Once again it is the boy who is usually constantly apologising. However in this extract, with great emotion the man does. He is obviously apologising to the boy for not protecting him from witnessing the gutted infant on a spit. But also I think he is apologising for everything that has happened, and everything he knows is going to happen. The fact the boy has lost his childhood, and will never be the same again but also the fact the whole time they have both been lying to each other, he is apologising for making the boy live a life full of lies.

Cormac McCarthy's style

Goldilocks and the three bears

Once. Upon. A time. There was a girl. Dirty blonde hair hung from her head and hollowed out eyes sat in her skull. She was walking through the woods. A dense wood. Branches clawing at her body hungrily scrapping her skin furiously. But she had become use to the pain she couldn’t feel anymore. She had been walking for hours days who knews. Passing nothing. Nothing but trees. The silence had begun to roar in her ears not dulling for a moment. She hadn’t eaten for hours days who knew. But she was hungry. Starving. The path forever winding seemed to be going nowhere. She was going nowhere. For an unknown time this carried on. And on. At first she thought she was hallucinating dreaming. But she wasn’t. Roughly a mile ahead of her was a farmhouse. It looked deserted. She reached it. She knocked. Silence answered. She turned the knob with a chilling creek the door swung open. She walked right in.
The room was big. A table sat right in the middle it was wooden, it looked strong. There were bowls. Three. The girls stomach groaned in anticipation. Saliva coming alive in her mouth. She had forgotten what that felt like. She tasted the contents of the first. It was porridge. Too hot. She tasted the second bowl. Too cold. The third. Just right.
Tiredness hit the girl with a sharp slap. There was a door in the corner of the room. Open. She went through. It was the living room there were three chairs. She at carefully down in the first chair. Too big. And the next, too big. There was one left, the smallest. She sat prepared for another disappointment. But it was just right. She settled down. Her eyes drooping already knowing that she didn’t have to fight to keep them open anymore. There was a sudden gasp. The chair had broken into pieces. The girl sighed.

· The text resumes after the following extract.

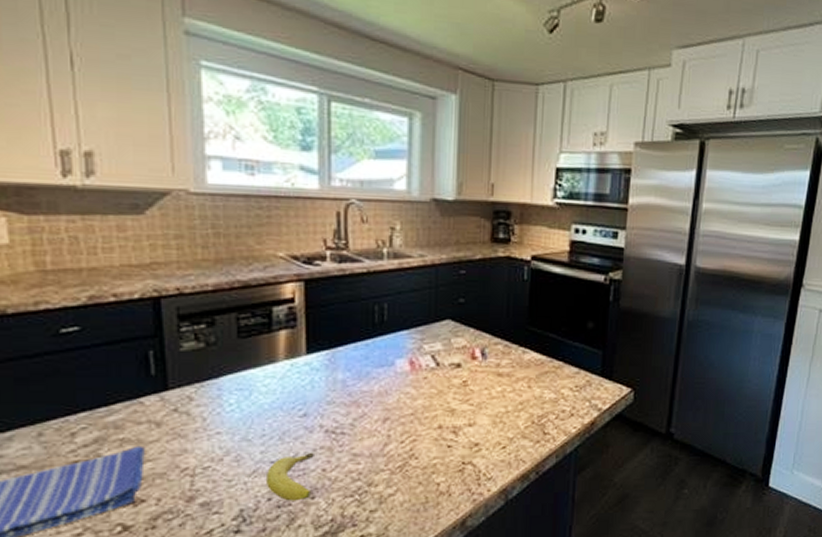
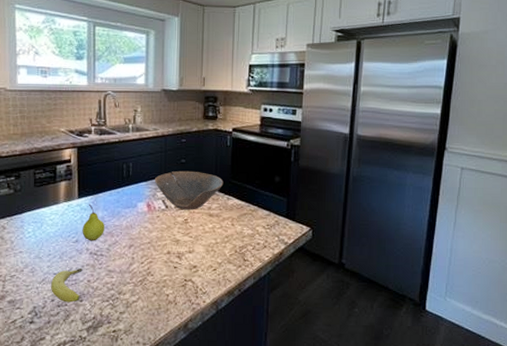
fruit: none [313,362,348,415] -> present [82,204,105,241]
bowl: none [420,314,518,368] -> present [154,170,224,210]

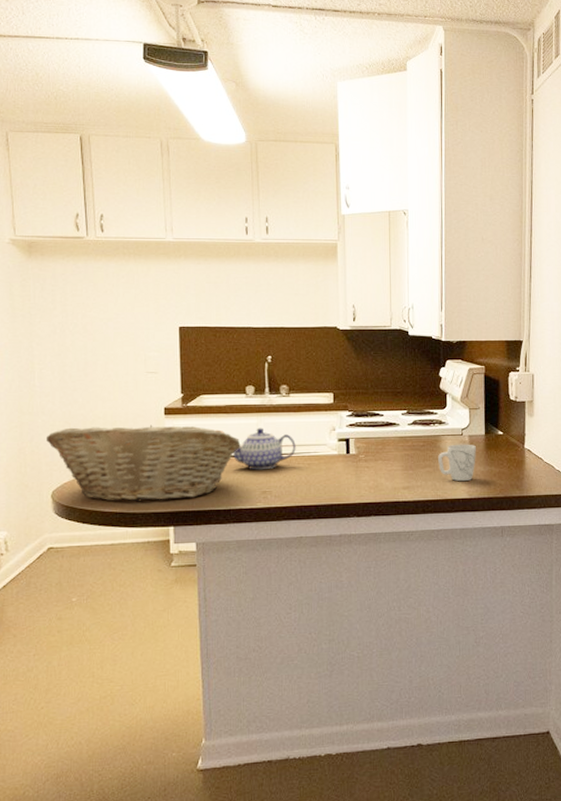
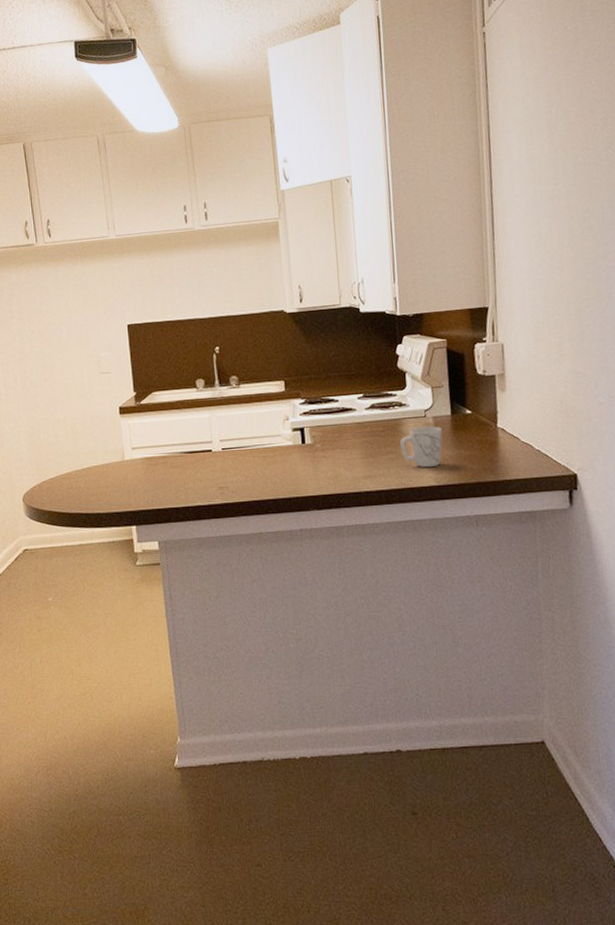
fruit basket: present [45,425,241,502] -> none [13,424,195,503]
teapot: present [233,427,296,470] -> none [188,421,250,466]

There was a staircase. Dragging herself heavy body up each step she reached the top. She opened a door. In the room there were three beds expensive looking blankets covering the. Exhaustion so very prominent she lay on the first bed. Too hard. The second to soft. Finally the third bed taking her time to reach weary witht eh fate of disappointment she lowered herself down. Just right. The blackest black took over her eyes her mind and her soul in an instant. She was asleep. Dreaming of home. Wherever that was.

As the girl slept the owners of the house returned. Three huge silhouettes trudging toward the door of their home. Open swinging in the chilling wind. The girl knew nothing. But the three figures did. They walked inside.